Of course, making 160 pounds is beginning to tell on Jermain Taylor. That’s another unspoken issue, another trade secret that is being flatly denied by all concerned in and around Team Taylor, and yet the whispers persist. We rephrase; Taylor has been wondering if he might be more dangerous at super-middle after all, and so a challenge against Joe Calzaghe might well fit perfectly into his bodies’ maturation, HBO pay per view planning and Taylor’s own expressions of fighting “just the big names out there!” You can insert Kessler for Calzaghe, if you like. Few believe Mr. Taylor’s going to be fighting anywhere near as long as say, Mr. Hopkins. Not that Taylor’s looking to cash out of big time boxing; but, he’s trying to get a sense of what a reasonable semi-long term picture could look like, and yet, few around him are concerning themselves with that kind of prescriptive thinking. Or we might say everyone associated with Jermain Taylor has an opinion on the wisdom of selling short.

Makes us wonder just what Taylor has in mind for his own future; after all, since his career began he’s been a “who ever my manager and promoter get for me next” stay in line kinda fellow. One can only wonder how much longer he’s going to allow that to be standard operating procedure. Did he really think fighting Sergio Mora was a career enhancing kind of gig – fast money or not – and a fight he’d be working his hardest to prepare heart and mind and body to win? At least the prospect of fighting Cory Spinks and then a major super-somebody will have Taylor considering just what really looms out there in the darkness, beyond, creeping toward him.

With Mora out, Spinks penciled in and daunting challenges on the horizon… will that be enough of a formula for the Taylor nay sayers?
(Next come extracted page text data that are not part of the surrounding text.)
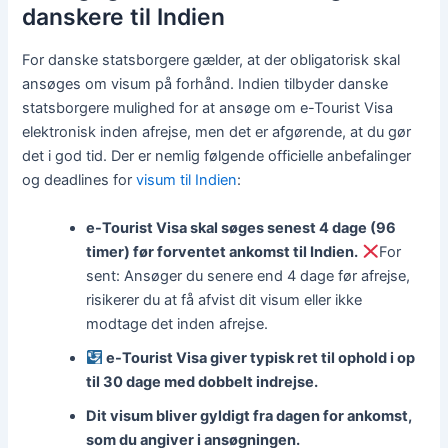
danskere til Indien
For danske statsborgere gælder, at der obligatorisk skal
ansøges om visum på forhånd. Indien tilbyder danske
statsborgere mulighed for at ansøge om e-Tourist Visa
elektronisk inden afrejse, men det er afgørende, at du gør
det i god tid. Der er nemlig følgende officielle anbefalinger
og deadlines for
visum til Indien
:
e-Tourist Visa skal søges senest 4 dage (96
timer) før forventet ankomst til Indien.
For
sent: Ansøger du senere end 4 dage før afrejse,
risikerer du at få afvist dit visum eller ikke
modtage det inden afrejse.
e-Tourist Visa giver typisk ret til ophold i op
til 30 dage med dobbelt indrejse.
Dit visum bliver gyldigt fra dagen for ankomst,
som du angiver i ansøgningen.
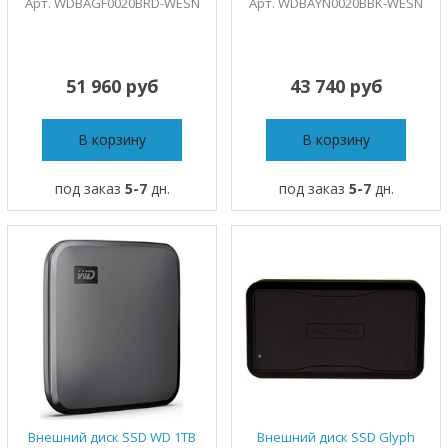
Арт. WDBAGF0020BRD-WESN
Арт. WDBAYN0020BBK-WESN
51 960 руб
43 740 руб
В корзину
В корзину
под заказ
5-7
дн.
под заказ
5-7
дн.
Внешний диск SSD WD 1TB
Внешний диск SSD Glyph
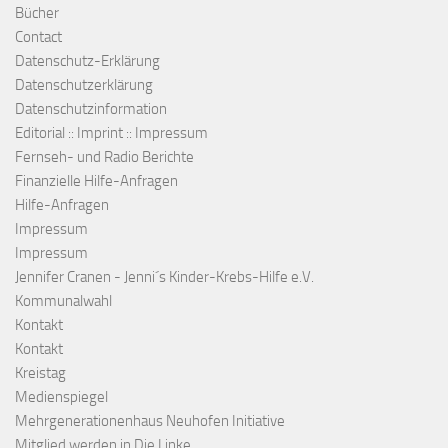
Bücher
Contact
Datenschutz-Erklärung
Datenschutzerklärung
Datenschutzinformation
Editorial :: Imprint :: Impressum
Fernseh- und Radio Berichte
Finanzielle Hilfe-Anfragen
Hilfe-Anfragen
Impressum
Impressum
Jennifer Cranen - Jenni´s Kinder-Krebs-Hilfe e.V.
Kommunalwahl
Kontakt
Kontakt
Kreistag
Medienspiegel
Mehrgenerationenhaus Neuhofen Initiative
Mitglied werden in Die Linke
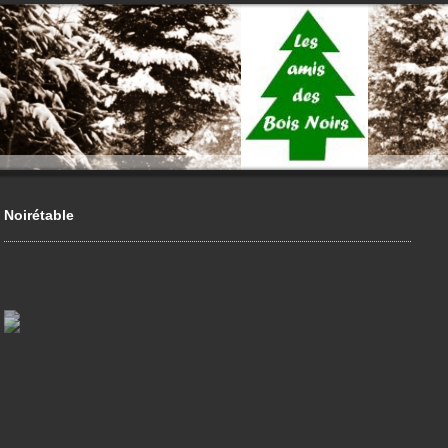
Noirétable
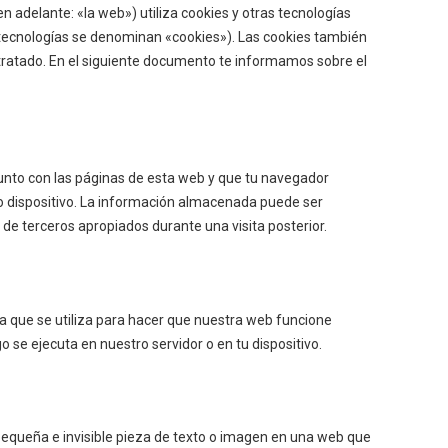
en adelante: «la web») utiliza cookies y otras tecnologías
tecnologías se denominan «cookies»). Las cookies también
tratado. En el siguiente documento te informamos sobre el
unto con las páginas de esta web y que tu navegador
o dispositivo. La información almacenada puede ser
 de terceros apropiados durante una visita posterior.
a que se utiliza para hacer que nuestra web funcione
 se ejecuta en nuestro servidor o en tu dispositivo.
 pequeña e invisible pieza de texto o imagen en una web que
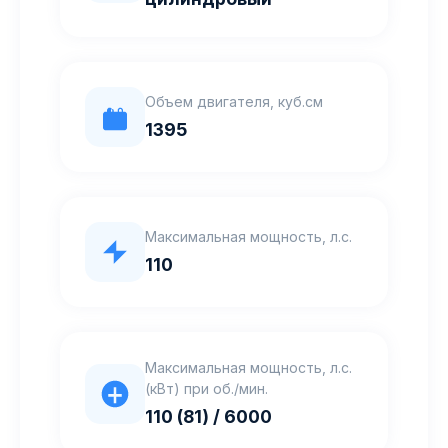
Объем двигателя, куб.см
1395
Максимальная мощность, л.с.
110
Максимальная мощность, л.с.
(кВт) при об./мин.
110 (81) / 6000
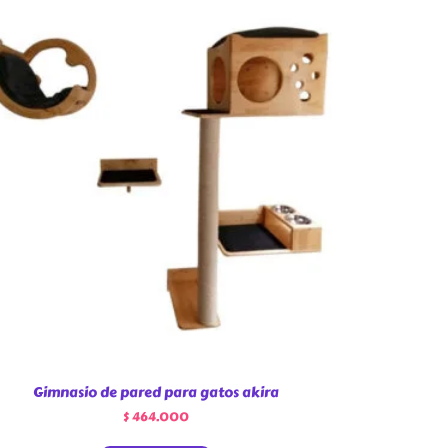
Gimnasio de pared para gatos akira
$
464.000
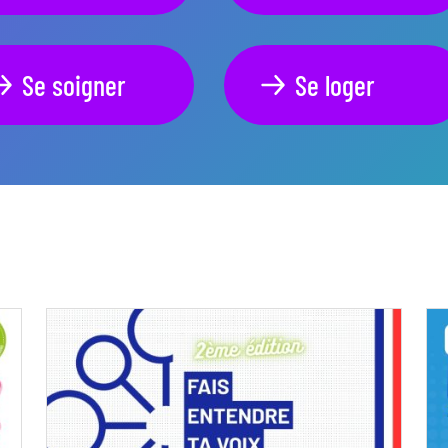
Se soigner
Se loger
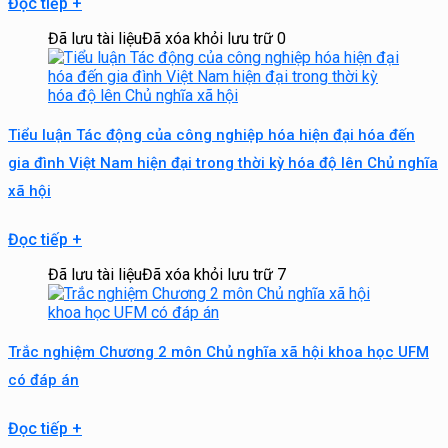
Đọc tiếp
+
Đã lưu tài liệu
Đã xóa khỏi lưu trữ
0
Tiểu luận Tác động của công nghiệp hóa hiện đại hóa đến
gia đình Việt Nam hiện đại trong thời kỳ hóa độ lên Chủ nghĩa
xã hội
Đọc tiếp
+
Đã lưu tài liệu
Đã xóa khỏi lưu trữ
7
Trắc nghiệm Chương 2 môn Chủ nghĩa xã hội khoa học UFM
có đáp án
Đọc tiếp
+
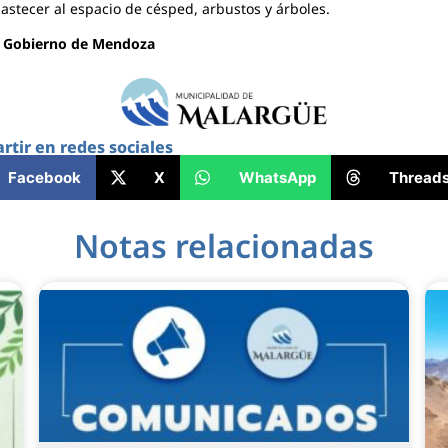
astecer al espacio de césped, arbustos y árboles.
:
Gobierno de Mendoza
tir en redes sociales
Facebook
X
WhatsApp
Thread
Notas relacionadas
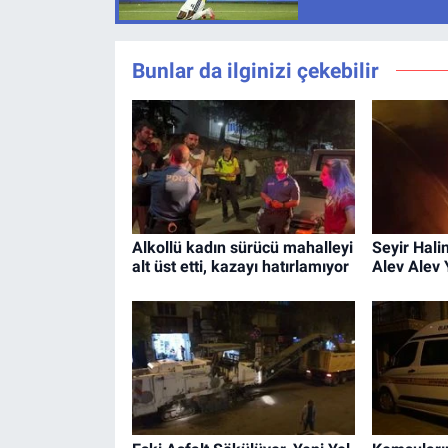
Bunlar da ilginizi çekebilir
Alkollü kadın sürücü mahalleyi
Seyir Hali
alt üst etti, kazayı hatırlamıyor
Alev Alev 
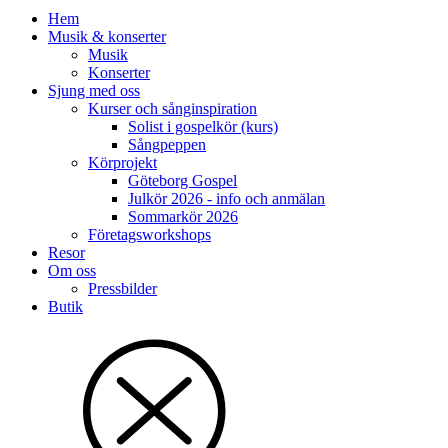
Hem
Musik & konserter
Musik
Konserter
Sjung med oss
Kurser och sånginspiration
Solist i gospelkör (kurs)
Sångpeppen
Körprojekt
Göteborg Gospel
Julkör 2026 - info och anmälan
Sommarkör 2026
Företagsworkshops
Resor
Om oss
Pressbilder
Butik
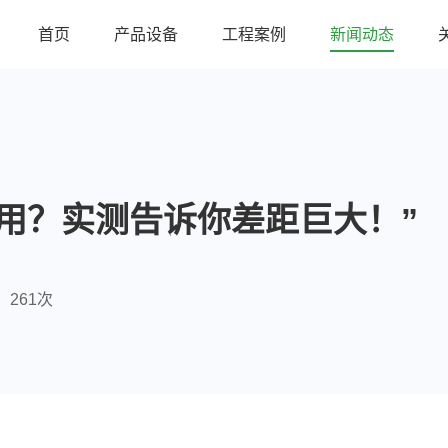
首页
产品设备
工程案例
新闻动态
用？实测告诉你差距巨大！”
261次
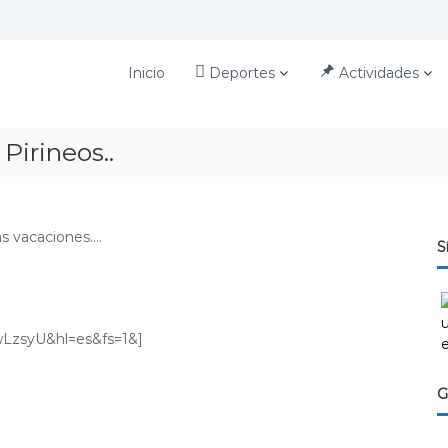
Inicio
Deportes
Actividades
 Pirineos..
as vacaciones….
S
LzsyU&hl=es&fs=1&]
G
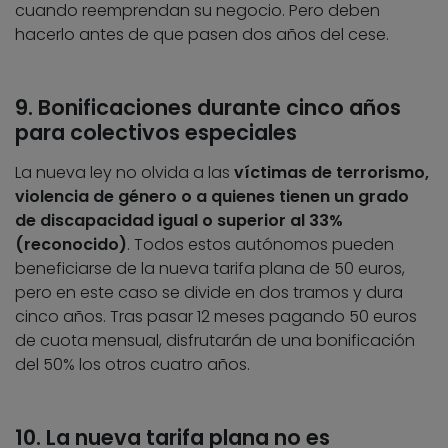
cuando reemprendan su negocio. Pero deben
hacerlo antes de que pasen dos años del cese.
9. Bonificaciones durante cinco años
para colectivos especiales
La nueva ley no olvida a las
víctimas de terrorismo,
violencia de género o a quienes tienen un grado
de discapacidad igual o superior al 33%
(reconocido)
. Todos estos autónomos pueden
beneficiarse de la nueva tarifa plana de 50 euros,
pero en este caso se divide en dos tramos y dura
cinco años. Tras pasar 12 meses pagando 50 euros
de cuota mensual, disfrutarán de una bonificación
del 50% los otros cuatro años.
10. La nueva tarifa plana no es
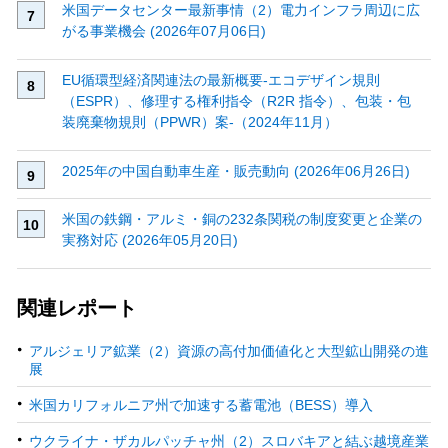
米国データセンター最新事情（2）電力インフラ周辺に広
がる事業機会 (2026年07月06日)
EU循環型経済関連法の最新概要‐エコデザイン規則
（ESPR）、修理する権利指令（R2R 指令）、包装・包
装廃棄物規則（PPWR）案‐（2024年11月）
2025年の中国自動車生産・販売動向 (2026年06月26日)
米国の鉄鋼・アルミ・銅の232条関税の制度変更と企業の
実務対応 (2026年05月20日)
関連レポート
アルジェリア鉱業（2）資源の高付加価値化と大型鉱山開発の進
展
米国カリフォルニア州で加速する蓄電池（BESS）導入
ウクライナ・ザカルパッチャ州（2）スロバキアと結ぶ越境産業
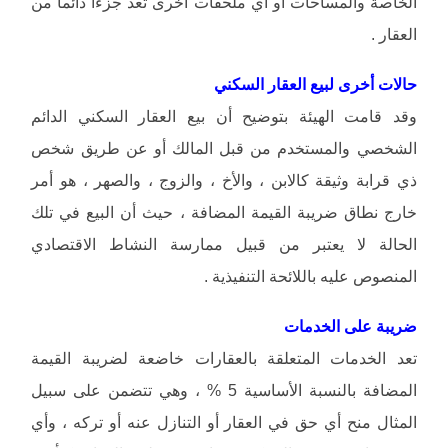
الخاصة والمساحات أو أي ملحقات أخرى تعد جزءاً دائماً من
العقار .
حالات أخرى لبيع العقار السكني
وقد قامت الهيئة بتوضيح أن بيع العقار السكني الدائم
الشخصي والمستخدم من قبل المالك أو عن طريق شخص
ذي قرابة وثيقة كالابن ، والأخ ، والزوج ، والصهر ، هو أمر
خارج نطاق ضريبة القيمة المضافة ، حيث أن البيع في تلك
الحالة لا يعتبر من قبيل ممارسة النشاط الاقتصادي
المنصوص عليه باللائحة التنفيذية .
ضريبة على الخدمات
تعد الخدمات المتعلقة بالعقارات خاضعة لضريبة القيمة
المضافة بالنسبة الأساسية 5 % ، وهي تتضمن على سبيل
المثال منح أي حق في العقار أو التنازل عنه أو تركه ، وأي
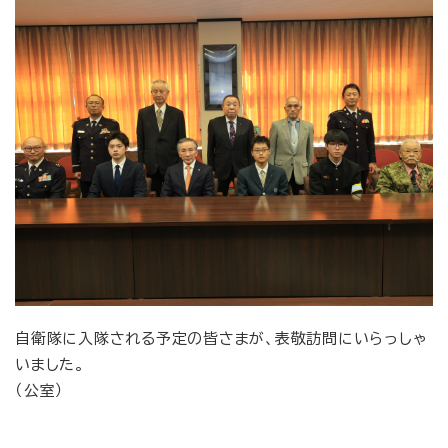
自衛隊に入隊される予定の皆さまが、表敬訪問にいらっしゃ
いました。
（公室）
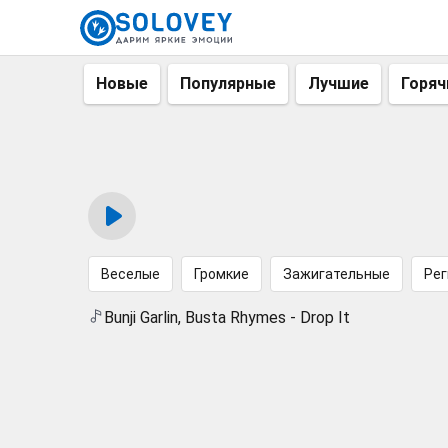
Новые
Популярные
Лучшие
Горяч
Веселые
Громкие
Зажигательные
Рег
Bunji Garlin, Busta Rhymes - Drop It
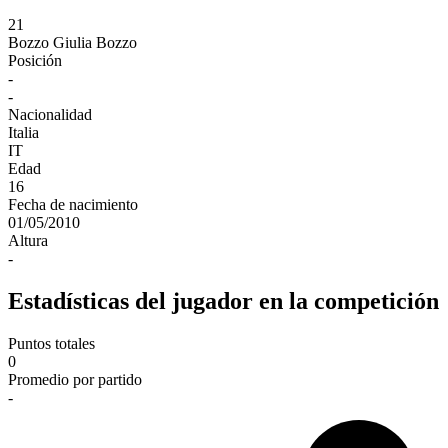
21
Bozzo
Giulia Bozzo
Posición
-
-
Nacionalidad
Italia
IT
Edad
16
Fecha de nacimiento
01/05/2010
Altura
-
Estadísticas del jugador en la competición
Puntos totales
0
Promedio por partido
-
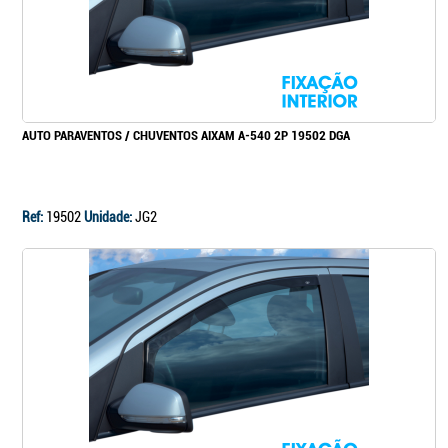
AUTO PARAVENTOS / CHUVENTOS AIXAM A-540 2P 19502 DGA
Ref:
19502
Unidade:
JG2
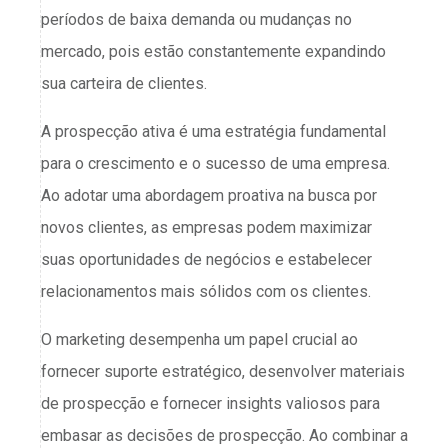
períodos de baixa demanda ou mudanças no
mercado, pois estão constantemente expandindo
sua carteira de clientes.
A prospecção ativa é uma estratégia fundamental
para o crescimento e o sucesso de uma empresa.
Ao adotar uma abordagem proativa na busca por
novos clientes, as empresas podem maximizar
suas oportunidades de negócios e estabelecer
relacionamentos mais sólidos com os clientes.
O marketing desempenha um papel crucial ao
fornecer suporte estratégico, desenvolver materiais
de prospecção e fornecer insights valiosos para
embasar as decisões de prospecção. Ao combinar a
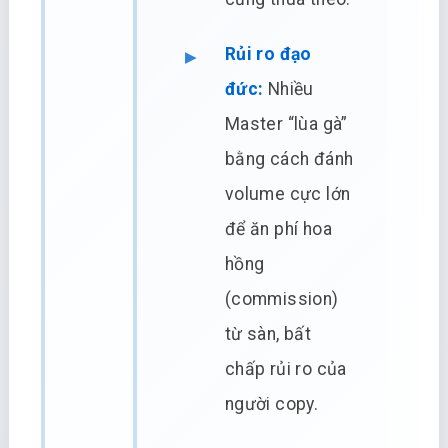
Rủi ro đạo
đức:
Nhiều
Master “lùa gà”
bằng cách đánh
volume cực lớn
để ăn phí hoa
hồng
(commission)
từ sàn, bất
chấp rủi ro của
người copy.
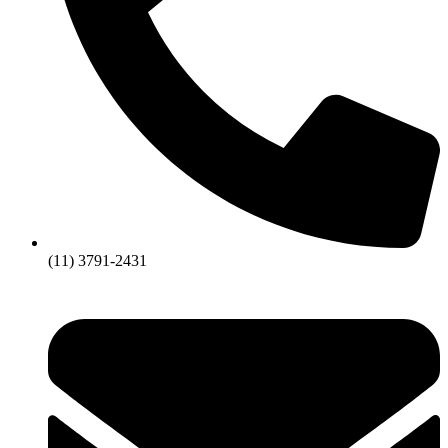
(11) 3791-2431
Not likely. But with Mikkel Kessler looking to make a splash in the US and Miranda calling out everyone, the big bang at middleweight might well have the effect of making time start again, cosmic offerings covering as far as the eye can behold.

Kessler, now there is a guy with stars in his eyes; he’s imagining the entire middleweight world at his feet, plundered.

Calzaghe, he’s a guy that’s learned to be a patient man. He thinks anyone who sees himself as his better is a fool or just a man waiting to be given a serious reality check.

Makes you wonder what Taylor, the man who beat thee MAN, thinks about of all this commotion, the plotting, the decrees for war and gatherings of ruthless adversaries.